Che cosa accade se Equivocare fa rima con Amare? Semplice: quello di offrire uno spunto vitale per mettere in scena lo spettacolo prenatalizio Fino alle stelle, che la coppia musicale Agnese Fallongo e Tiziano Caputo ci propone con la consueta bravura e simpatia al Teatro della Cometa di Roma fino al 15 dicembre. La loro, nella finzione come (forse) nel reale, è una storia d’amore e di carriera che racconta le vicissitudini di un formidabile duo vocale, partito dalla Sicilia e approdato in America nella New York della seconda metà del Novecento. Fame e fatica. Briganti e corteggiatori per lei, mentre lui non pensa che alla musica e a mettere un po’ di ordine alla loro fame atavica, accettando di esibirsi nelle osterie pur di avere un pasto caldo.

Innamorati persi che stentano sempre a riconoscersi, scambiando per timidezza o eccessivo pudore un vero colpo di fulmine con la riduttiva reciproca attrazione artistica più forte in lui, giovane cantastorie dialettale di canzoni folkloristiche e tradizionali siciliane, verso di lei che passando per caso nella piazzetta in cui si esibiva si fa catturare dal suono della chitarra per unire la sua bellissima voce a quella del musico viaggiante. Per confondere le acque e iniettare una buona dose di pathos, la prima scena inizia dall’ultima: due aspiranti suicidi che però si conoscono benissimo si incontrano fortuitamente sul ponte della nave che dall’America li riporta in Italia, con lui che tenta disperatamente di trattenere lei dal salto nelle onde.

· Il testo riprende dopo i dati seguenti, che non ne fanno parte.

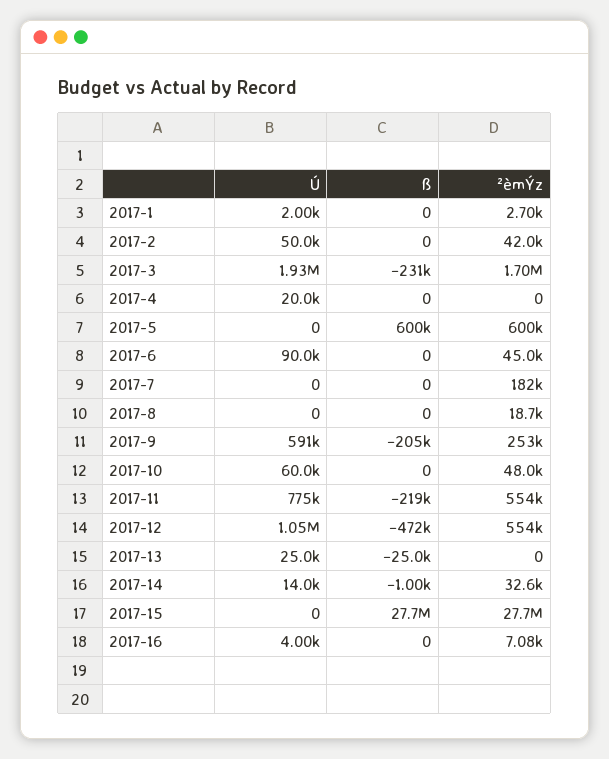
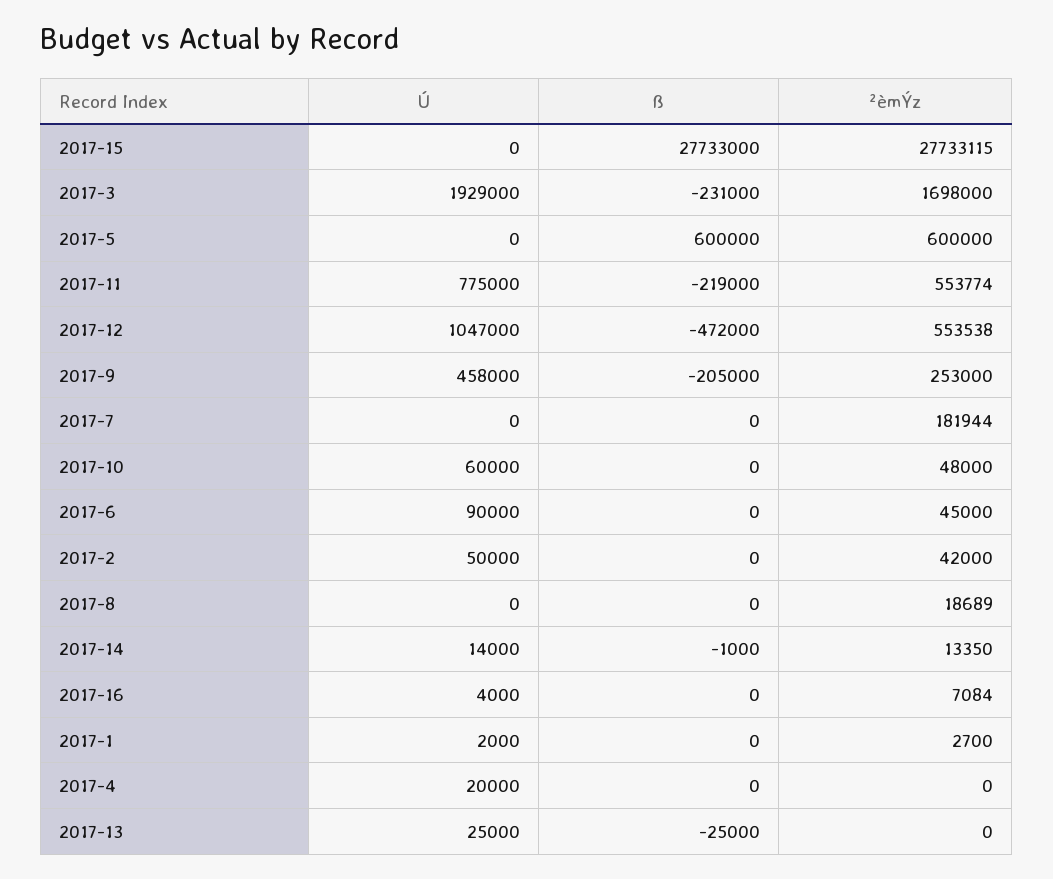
  {
    "Ú": {
      "2017-1": 2000,
      "2017-2": 50000,
      "2017-3": 1929000,
      "2017-4": 20000,
      "2017-5": 0,
      "2017-6": 90000,
      "2017-7": 0,
      "2017-8": 0,
-     "2017-9": 591000,
+     "2017-9": 458000,
      "2017-10": 60000,
      "2017-11": 775000,
      "2017-12": 1047000,
      "2017-13": 25000,
      "2017-14": 14000,
      "2017-15": 0,
      "2017-16": 4000
    },
    "ß": {
      "2017-1": 0,
      "2017-2": 0,
      "2017-3": -231000,
      "2017-4": 0,
      "2017-5": 600000,
      "2017-6": 0,
      "2017-7": 0,
      "2017-8": 0,
      "2017-9": -205000,
      "2017-10": 0,
      "2017-11": -219000,
      "2017-12": -472000,
      "2017-13": -25000,
      "2017-14": -1000,
      "2017-15": 27733000,
      "2017-16": 0
    },
    "²èmÝz": {
      "2017-1": 2700,
      "2017-2": 42000,
      "2017-3": 1698000,
      "2017-4": 0,
      "2017-5": 600000,
      "2017-6": 45000,
      "2017-7": 181944,
      "2017-8": 18689,
      "2017-9": 253000,
      "2017-10": 48000,
      "2017-11": 553774,
      "2017-12": 553538,
      "2017-13": 0,
-     "2017-14": 32600,
+     "2017-14": 13350,
      "2017-15": 27733115,
      "2017-16": 7084
    }
  }

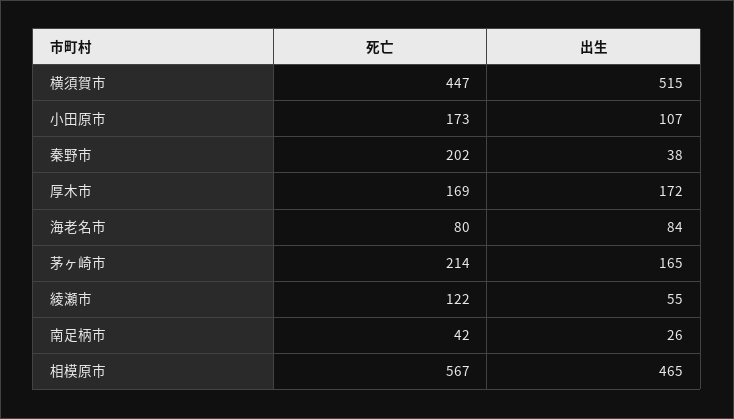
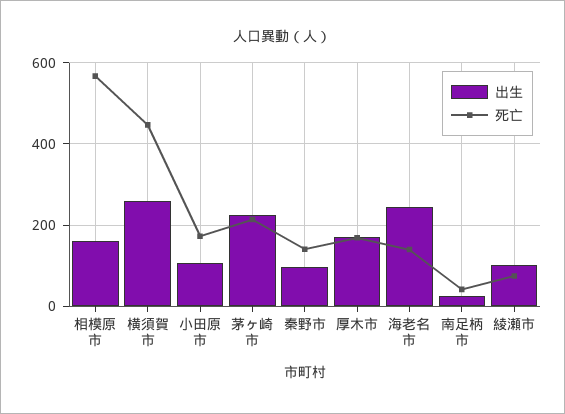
  {
    "死亡": {
      "横須賀市": 447,
      "小田原市": 173,
-     "秦野市": 202,
+     "秦野市": 140,
      "厚木市": 169,
-     "海老名市": 80,
+     "海老名市": 140,
      "茅ヶ崎市": 214,
-     "綾瀬市": 122,
+     "綾瀬市": 80,
      "南足柄市": 42,
      "相模原市": 567
    },
    "出生": {
-     "横須賀市": 515,
+     "横須賀市": 260,
      "小田原市": 107,
-     "秦野市": 38,
+     "秦野市": 100,
      "厚木市": 172,
-     "海老名市": 84,
+     "海老名市": 240,
-     "茅ヶ崎市": 165,
+     "茅ヶ崎市": 220,
-     "綾瀬市": 55,
+     "綾瀬市": 100,
      "南足柄市": 26,
-     "相模原市": 465
+     "相模原市": 160
    }
  }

Ed è così che li vediamo litigare furiosamente, come avevano sempre fatto in fondo sulla terraferma, come ci racconteranno loro stessi. Del resto, dice un detto delle nostre parti: “L’amore è bello quando è litigarello”. I loro inizi hanno come sfondo la Sicilia povera di un piccolo centro di pescatori sulla costa. L’incontro casuale e poi la fuitina artistica sulla falsariga di Niente sesso, siamo inglesi, tutto fair play e niente moine o corteggiamenti espliciti, che non siano quelli strettamente necessari per comporre le figure dell’affiatatissimo duo mentre interpreta scene mimate a partire dal testo richiamato nelle canzoni.

Grazie ai soldi (involontari!) di papà si parte dalla Sicilia con le diecimila lire dei risparmi di tutta una vita, per risalire lo Stivale con grande fatica e tante disavventure, che diventeranno futuri racconti accanto al focolare per i nipotini. Dal Sud al Nord, considerato “estero” da chi era sempre vissuto sull’isola sacra agli dei, imparando dialetti nuovi per comunicare empaticamente con gli spettatori paganti. Poi ci sono le città a confronto, in cui Palermo la normanna si confronta con i colori della Napoli borbonica, con il suo caos, la confusione che regna sempre sovrana e l’effervescenza delle relazioni sociali e dei rapporti umani.

All’opposto del Nord Italia, dove le “esse” sibilate o le parole sincopate della “O mia bella Madunnina” fanno rima con i costumi evoluti e la “voglia de lavurà” che è condizione necessaria e sufficiente per divertirsi grazie ai frutti del duro lavoro. Stavolta, rispetto agli spettacoli precedenti, il recitativo prevale sulla parte musicale, in cui i dialetti ancora una volta scorrono veloci come le dita sulle corde della chitarra, grazie alle modulazioni vocali e all’intonazione sempre perfettamente sincronizzata dei due bravi protagonisti.

Ma è l’America a giocare le rotture dell’equivoco affettivo, dove è solo lei, la femmina, ad ammaliare spettatori e impresari senza mai perdere di vista il suo amore di sempre. L’uomo, invece, si assume le sue responsabilità fraintese abbandonando il campo ai presunti rivali. Fino a che, anche per loro, come per il pianista sull’Oceano arriva il momento della verità che scioglie il dubbio amletico dell’“Essere o non Essere”.